Consigne 1 —
Répondez à ces questions d'après le texte sur le viol au Sénégal :
(a) Pendant combien de jours Aïda souffre-t-elle de vertiges et de douleurs aux hanches ?
(b) En quelle année Serigne Khadim Mbacké est-il arrivé, selon Adama Pouye ?
(c) À qui Aïda finit-elle par se confier ?
Consigne 2 — Extrayez sans aucune modification le passage du texte sur le viol au Sénégal qui s'ouvre sur les mots contenant « Le viol, un » et se ferme sur « assauts du maître. ».

Bloc de texte —
::::::::::

Le viol, un crime depuis 2020 au Sénégal

« La fois suivante, j’ai accompagné ma petite sœur à sa récitation. Il m’a demandé de le suivre dans la chambre. Là, il m’a fait boire une potion qu’il gardait dans un seau. Ma tête a commencé à tourner. Je me suis assise sur le lit. Il m’a violée. » Pendant quatre jours, Aïda souffre de vertiges et de douleurs aux hanches. Face aux médecins de l’hôpital, où l’a portée sa grand-mère, elle garde le silence. Un deuxième viol aurait été commis lors d’une veillée de prière, toujours dans la même pièce. Aïda finit par se confier à sa meilleure amie, Yacine, qui lui avouera subir, elle aussi, les assauts du maître.

(…) « Serigne Khadim Mbacké est arrivé en 2018 comme un missionnaire pour nous apprendre le Coran, la religion. Il présentait bien avec ses beaux boubous. On le consultait pour régler des litiges et on lui envoyait nos enfants quand ils étaient malades. Il les retenait parfois tard en cours, mais on avait totalement confiance en lui », témoigne Adama Pouye, encore abasourdi.

::::::::::

(Enregistrements tirés d'une source de données)
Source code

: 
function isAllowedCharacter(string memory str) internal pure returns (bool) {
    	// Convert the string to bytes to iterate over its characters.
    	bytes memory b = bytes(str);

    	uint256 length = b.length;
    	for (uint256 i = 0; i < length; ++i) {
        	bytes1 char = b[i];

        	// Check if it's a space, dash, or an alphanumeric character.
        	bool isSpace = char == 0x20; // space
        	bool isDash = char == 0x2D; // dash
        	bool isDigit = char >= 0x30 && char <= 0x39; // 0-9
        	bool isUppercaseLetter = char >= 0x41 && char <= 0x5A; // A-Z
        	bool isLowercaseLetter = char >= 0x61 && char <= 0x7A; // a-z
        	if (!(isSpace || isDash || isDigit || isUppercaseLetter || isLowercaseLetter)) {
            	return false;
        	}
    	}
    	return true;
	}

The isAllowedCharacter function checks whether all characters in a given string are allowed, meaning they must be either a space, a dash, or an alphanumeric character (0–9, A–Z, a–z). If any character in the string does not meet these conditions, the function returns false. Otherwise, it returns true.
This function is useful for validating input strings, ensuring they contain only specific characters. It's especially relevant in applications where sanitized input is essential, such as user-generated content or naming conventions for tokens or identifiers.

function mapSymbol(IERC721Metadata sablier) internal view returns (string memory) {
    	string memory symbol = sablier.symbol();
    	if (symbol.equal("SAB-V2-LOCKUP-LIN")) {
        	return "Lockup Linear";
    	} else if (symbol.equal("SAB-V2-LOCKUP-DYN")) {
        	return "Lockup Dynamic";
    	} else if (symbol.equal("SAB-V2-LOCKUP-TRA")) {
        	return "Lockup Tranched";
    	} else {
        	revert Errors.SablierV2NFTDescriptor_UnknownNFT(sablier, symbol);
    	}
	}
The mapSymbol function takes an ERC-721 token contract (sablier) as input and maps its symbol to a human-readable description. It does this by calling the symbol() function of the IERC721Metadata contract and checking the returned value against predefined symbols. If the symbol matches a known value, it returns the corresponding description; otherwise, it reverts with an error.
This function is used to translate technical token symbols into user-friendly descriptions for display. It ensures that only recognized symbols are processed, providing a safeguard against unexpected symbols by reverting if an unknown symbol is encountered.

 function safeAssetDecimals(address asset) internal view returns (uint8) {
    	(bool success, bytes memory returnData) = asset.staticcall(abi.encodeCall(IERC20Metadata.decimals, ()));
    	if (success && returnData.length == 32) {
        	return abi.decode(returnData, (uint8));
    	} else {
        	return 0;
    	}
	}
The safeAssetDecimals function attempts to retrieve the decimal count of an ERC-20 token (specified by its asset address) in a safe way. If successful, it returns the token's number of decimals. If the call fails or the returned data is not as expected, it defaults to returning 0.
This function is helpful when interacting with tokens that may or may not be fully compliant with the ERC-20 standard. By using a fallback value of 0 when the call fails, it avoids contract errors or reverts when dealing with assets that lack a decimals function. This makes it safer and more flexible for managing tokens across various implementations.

::::::::::

Réponse 1 —
(a) Pendant quatre jours.
(b) En 2018.
(c) À sa meilleure amie, Yacine.

Réponse 2 —
Le viol, un crime depuis 2020 au Sénégal

« La fois suivante, j’ai accompagné ma petite sœur à sa récitation. Il m’a demandé de le suivre dans la chambre. Là, il m’a fait boire une potion qu’il gardait dans un seau. Ma tête a commencé à tourner. Je me suis assise sur le lit. Il m’a violée. » Pendant quatre jours, Aïda souffre de vertiges et de douleurs aux hanches. Face aux médecins de l’hôpital, où l’a portée sa grand-mère, elle garde le silence. Un deuxième viol aurait été commis lors d’une veillée de prière, toujours dans la même pièce. Aïda finit par se confier à sa meilleure amie, Yacine, qui lui avouera subir, elle aussi, les assauts du maître.